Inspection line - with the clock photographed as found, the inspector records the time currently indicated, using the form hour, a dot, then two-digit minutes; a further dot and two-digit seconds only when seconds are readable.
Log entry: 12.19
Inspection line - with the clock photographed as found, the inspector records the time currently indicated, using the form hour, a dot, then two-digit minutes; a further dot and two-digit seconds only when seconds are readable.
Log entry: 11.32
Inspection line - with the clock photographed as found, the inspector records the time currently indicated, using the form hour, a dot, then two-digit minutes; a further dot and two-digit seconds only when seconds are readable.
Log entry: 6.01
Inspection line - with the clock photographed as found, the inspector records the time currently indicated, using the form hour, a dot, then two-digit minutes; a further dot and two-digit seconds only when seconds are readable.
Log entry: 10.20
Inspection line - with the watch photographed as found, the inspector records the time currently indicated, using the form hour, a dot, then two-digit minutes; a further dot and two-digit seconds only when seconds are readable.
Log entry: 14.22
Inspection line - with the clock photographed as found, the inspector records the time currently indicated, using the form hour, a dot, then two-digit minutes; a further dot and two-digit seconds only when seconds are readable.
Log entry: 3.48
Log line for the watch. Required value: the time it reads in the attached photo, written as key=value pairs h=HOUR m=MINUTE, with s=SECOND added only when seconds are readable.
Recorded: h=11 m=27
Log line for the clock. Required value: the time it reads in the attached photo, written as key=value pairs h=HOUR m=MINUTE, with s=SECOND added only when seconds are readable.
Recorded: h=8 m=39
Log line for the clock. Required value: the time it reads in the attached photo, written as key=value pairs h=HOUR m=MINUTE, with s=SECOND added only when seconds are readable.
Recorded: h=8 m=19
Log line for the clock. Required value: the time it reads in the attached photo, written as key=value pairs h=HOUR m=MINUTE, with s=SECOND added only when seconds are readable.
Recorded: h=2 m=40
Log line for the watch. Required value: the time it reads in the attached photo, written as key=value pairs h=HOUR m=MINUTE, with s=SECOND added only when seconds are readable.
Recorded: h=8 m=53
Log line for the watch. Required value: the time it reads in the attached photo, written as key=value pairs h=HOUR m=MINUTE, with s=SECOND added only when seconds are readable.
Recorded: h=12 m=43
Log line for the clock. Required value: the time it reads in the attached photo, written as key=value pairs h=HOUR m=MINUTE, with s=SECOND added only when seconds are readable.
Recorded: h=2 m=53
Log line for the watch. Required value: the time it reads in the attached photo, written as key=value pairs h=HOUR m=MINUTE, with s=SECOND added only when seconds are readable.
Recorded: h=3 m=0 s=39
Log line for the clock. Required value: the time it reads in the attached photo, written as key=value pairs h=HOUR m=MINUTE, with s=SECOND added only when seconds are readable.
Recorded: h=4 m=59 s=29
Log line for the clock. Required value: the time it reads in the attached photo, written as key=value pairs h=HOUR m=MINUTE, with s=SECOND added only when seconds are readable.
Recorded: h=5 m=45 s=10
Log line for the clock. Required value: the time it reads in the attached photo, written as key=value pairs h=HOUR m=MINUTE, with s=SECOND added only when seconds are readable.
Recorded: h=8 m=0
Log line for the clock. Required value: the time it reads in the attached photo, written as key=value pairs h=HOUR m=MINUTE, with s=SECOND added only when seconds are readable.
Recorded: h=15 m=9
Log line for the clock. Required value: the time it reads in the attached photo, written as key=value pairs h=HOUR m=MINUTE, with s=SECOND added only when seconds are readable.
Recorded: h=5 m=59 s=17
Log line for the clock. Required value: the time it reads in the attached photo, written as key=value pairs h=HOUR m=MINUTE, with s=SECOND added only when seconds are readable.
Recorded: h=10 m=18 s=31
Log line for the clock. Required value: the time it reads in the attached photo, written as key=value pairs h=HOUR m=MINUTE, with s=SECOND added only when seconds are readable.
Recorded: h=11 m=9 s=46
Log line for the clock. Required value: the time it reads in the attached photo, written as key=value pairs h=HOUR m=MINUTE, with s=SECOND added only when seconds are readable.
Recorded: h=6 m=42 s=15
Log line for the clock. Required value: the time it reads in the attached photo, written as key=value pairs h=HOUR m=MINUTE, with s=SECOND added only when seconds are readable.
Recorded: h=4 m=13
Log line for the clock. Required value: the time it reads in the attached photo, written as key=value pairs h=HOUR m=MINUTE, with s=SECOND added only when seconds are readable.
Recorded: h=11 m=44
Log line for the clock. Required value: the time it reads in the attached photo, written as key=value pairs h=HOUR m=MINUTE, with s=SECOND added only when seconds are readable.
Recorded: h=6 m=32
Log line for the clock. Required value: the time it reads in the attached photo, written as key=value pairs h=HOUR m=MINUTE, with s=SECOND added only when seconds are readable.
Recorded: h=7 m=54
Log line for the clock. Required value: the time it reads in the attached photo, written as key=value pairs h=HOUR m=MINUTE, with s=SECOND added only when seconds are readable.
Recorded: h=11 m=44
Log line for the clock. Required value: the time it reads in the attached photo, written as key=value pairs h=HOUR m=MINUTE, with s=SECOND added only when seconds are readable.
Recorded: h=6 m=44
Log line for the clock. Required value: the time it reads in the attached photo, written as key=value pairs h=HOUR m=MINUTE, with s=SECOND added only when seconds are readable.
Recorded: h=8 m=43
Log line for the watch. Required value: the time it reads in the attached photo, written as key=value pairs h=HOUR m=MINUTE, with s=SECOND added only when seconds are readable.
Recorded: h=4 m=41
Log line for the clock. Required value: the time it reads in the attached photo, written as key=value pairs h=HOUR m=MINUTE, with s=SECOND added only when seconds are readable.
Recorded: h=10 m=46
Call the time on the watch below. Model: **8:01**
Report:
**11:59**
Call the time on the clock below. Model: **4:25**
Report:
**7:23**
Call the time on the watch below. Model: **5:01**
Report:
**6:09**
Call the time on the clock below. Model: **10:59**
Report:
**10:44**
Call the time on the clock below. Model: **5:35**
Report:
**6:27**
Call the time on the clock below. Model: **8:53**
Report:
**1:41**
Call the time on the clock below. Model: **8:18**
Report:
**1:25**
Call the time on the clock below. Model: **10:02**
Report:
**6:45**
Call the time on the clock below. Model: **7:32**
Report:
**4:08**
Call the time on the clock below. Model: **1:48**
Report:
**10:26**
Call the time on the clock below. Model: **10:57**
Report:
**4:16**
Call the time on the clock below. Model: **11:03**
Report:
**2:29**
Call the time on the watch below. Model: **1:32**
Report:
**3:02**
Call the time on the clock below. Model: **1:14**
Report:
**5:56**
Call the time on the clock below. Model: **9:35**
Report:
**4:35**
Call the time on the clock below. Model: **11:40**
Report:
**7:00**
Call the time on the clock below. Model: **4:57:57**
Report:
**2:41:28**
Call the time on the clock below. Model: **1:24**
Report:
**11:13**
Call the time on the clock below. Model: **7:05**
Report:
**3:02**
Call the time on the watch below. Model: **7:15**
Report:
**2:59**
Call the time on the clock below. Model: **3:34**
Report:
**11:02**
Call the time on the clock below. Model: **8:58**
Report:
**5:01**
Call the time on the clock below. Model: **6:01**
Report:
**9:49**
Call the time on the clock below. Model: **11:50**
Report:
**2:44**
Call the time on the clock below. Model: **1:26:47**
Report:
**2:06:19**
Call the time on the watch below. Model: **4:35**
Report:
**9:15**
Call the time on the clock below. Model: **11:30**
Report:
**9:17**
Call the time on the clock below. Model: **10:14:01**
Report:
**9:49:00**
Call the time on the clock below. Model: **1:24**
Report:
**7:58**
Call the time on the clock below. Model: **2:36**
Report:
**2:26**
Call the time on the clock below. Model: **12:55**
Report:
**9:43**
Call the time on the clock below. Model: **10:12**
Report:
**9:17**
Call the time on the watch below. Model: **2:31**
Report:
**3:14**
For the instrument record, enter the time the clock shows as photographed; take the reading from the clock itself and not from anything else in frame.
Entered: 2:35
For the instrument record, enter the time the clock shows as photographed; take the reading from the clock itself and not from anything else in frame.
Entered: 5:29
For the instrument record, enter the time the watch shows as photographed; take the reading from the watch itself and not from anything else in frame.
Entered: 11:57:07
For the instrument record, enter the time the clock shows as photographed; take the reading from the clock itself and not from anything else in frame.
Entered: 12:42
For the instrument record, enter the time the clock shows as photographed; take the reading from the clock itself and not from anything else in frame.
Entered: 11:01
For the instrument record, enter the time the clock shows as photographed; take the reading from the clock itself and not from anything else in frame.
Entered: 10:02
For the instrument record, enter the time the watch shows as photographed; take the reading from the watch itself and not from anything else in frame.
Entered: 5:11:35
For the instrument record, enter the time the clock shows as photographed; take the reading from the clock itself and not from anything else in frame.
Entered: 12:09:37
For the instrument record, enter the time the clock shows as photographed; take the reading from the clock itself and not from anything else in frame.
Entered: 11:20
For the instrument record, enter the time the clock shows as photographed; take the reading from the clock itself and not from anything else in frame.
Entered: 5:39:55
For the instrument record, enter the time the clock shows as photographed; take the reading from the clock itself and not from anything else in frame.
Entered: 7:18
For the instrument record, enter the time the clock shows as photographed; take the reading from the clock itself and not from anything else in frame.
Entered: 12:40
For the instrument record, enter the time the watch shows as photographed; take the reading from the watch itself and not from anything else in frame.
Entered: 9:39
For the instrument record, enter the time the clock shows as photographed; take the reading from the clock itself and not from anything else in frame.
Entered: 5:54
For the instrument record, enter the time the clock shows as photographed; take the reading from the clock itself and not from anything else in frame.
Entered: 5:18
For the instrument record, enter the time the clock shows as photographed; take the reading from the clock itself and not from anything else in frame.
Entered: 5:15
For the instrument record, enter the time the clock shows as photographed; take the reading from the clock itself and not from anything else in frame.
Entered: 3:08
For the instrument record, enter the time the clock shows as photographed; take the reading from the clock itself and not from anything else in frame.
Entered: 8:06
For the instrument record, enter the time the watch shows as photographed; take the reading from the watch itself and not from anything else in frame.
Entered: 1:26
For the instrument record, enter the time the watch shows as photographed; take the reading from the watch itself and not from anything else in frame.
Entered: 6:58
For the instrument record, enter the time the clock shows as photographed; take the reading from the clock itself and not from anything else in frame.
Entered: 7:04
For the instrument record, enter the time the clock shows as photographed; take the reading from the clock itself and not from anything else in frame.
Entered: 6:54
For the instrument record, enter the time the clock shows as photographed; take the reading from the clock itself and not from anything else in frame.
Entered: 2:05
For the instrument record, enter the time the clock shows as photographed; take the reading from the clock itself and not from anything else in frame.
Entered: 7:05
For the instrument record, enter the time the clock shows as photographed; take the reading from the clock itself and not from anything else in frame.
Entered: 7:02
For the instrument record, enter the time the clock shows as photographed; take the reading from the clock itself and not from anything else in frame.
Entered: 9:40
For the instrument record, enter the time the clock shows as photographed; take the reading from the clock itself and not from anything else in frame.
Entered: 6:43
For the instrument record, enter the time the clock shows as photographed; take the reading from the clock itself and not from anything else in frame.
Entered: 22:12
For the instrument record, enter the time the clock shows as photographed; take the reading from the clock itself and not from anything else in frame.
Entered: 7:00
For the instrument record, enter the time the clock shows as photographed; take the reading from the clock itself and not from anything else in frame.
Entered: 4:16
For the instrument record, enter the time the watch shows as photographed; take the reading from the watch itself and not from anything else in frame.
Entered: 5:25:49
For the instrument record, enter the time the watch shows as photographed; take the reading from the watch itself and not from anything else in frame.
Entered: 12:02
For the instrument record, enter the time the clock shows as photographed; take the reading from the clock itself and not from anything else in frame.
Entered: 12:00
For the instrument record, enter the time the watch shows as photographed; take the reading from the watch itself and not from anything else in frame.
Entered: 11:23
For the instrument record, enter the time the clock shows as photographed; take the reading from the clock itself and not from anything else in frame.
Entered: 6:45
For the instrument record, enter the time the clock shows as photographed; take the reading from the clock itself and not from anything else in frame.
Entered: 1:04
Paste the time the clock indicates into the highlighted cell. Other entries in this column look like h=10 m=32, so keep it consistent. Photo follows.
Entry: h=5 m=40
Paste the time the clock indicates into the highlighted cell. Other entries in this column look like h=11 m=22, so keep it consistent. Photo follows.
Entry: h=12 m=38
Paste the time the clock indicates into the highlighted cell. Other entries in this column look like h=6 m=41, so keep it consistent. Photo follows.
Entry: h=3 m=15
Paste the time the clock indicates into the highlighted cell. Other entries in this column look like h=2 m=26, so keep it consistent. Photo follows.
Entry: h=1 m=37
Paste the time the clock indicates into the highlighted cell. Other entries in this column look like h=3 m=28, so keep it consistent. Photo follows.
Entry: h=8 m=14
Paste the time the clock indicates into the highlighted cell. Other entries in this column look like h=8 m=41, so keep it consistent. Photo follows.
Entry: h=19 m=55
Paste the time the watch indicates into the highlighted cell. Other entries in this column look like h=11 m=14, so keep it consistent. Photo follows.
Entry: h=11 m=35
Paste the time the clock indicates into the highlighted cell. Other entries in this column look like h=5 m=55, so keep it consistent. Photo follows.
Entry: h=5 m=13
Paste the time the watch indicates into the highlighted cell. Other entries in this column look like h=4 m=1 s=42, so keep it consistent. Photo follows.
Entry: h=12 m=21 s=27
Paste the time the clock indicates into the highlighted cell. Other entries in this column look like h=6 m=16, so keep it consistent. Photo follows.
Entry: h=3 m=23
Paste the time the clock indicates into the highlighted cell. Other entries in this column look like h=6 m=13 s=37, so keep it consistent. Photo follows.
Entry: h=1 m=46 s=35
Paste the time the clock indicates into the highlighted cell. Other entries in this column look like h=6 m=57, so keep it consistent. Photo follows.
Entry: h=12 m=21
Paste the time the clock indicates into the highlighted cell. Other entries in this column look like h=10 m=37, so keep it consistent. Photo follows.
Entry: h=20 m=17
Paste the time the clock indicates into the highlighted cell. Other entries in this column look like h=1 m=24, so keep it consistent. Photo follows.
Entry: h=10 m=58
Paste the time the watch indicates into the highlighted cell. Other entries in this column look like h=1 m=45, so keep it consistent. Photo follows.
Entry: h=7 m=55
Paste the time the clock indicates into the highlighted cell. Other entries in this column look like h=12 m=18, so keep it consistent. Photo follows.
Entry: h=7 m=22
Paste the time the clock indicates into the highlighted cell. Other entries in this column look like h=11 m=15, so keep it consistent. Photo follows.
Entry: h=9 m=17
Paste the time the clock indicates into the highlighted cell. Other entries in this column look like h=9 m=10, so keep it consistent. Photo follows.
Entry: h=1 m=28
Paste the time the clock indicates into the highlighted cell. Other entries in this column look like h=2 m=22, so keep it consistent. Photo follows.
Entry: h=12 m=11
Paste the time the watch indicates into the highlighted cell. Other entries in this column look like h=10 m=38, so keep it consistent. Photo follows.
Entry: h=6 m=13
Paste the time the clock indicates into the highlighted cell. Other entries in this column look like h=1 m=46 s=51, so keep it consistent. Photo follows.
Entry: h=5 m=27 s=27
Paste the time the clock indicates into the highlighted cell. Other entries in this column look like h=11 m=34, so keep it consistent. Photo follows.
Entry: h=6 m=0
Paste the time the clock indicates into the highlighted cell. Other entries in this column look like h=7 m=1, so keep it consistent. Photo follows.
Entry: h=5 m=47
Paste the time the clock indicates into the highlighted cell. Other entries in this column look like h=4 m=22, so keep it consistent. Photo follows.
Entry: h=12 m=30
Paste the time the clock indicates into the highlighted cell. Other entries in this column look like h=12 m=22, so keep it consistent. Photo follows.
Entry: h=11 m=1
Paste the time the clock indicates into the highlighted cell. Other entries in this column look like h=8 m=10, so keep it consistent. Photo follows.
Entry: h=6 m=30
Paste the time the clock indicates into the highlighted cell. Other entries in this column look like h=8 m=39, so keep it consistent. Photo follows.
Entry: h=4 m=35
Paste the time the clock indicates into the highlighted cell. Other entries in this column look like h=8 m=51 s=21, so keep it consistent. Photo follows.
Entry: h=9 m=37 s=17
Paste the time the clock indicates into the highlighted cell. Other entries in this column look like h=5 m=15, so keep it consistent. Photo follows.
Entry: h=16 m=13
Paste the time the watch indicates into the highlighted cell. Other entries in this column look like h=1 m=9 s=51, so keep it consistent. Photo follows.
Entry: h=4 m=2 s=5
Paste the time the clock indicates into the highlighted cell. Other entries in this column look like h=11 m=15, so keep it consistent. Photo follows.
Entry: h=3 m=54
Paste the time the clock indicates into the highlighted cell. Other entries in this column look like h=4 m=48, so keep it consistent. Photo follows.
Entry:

* SET EXERCISE: Update the stretch from the start of the entries through the line containing "Log entry: 10.20" by substituting "technician" for "inspector", leaving all other text unchanged.

* ANSWER TO THIS TASK:
Inspection line - with the clock photographed as found, the technician records the time currently indicated, using the form hour, a dot, then two-digit minutes; a further dot and two-digit seconds only when seconds are readable.
Log entry: 12.19
Inspection line - with the clock photographed as found, the technician records the time currently indicated, using the form hour, a dot, then two-digit minutes; a further dot and two-digit seconds only when seconds are readable.
Log entry: 11.32
Inspection line - with the clock photographed as found, the technician records the time currently indicated, using the form hour, a dot, then two-digit minutes; a further dot and two-digit seconds only when seconds are readable.
Log entry: 6.01
Inspection line - with the clock photographed as found, the technician records the time currently indicated, using the form hour, a dot, then two-digit minutes; a further dot and two-digit seconds only when seconds are readable.
Log entry: 10.20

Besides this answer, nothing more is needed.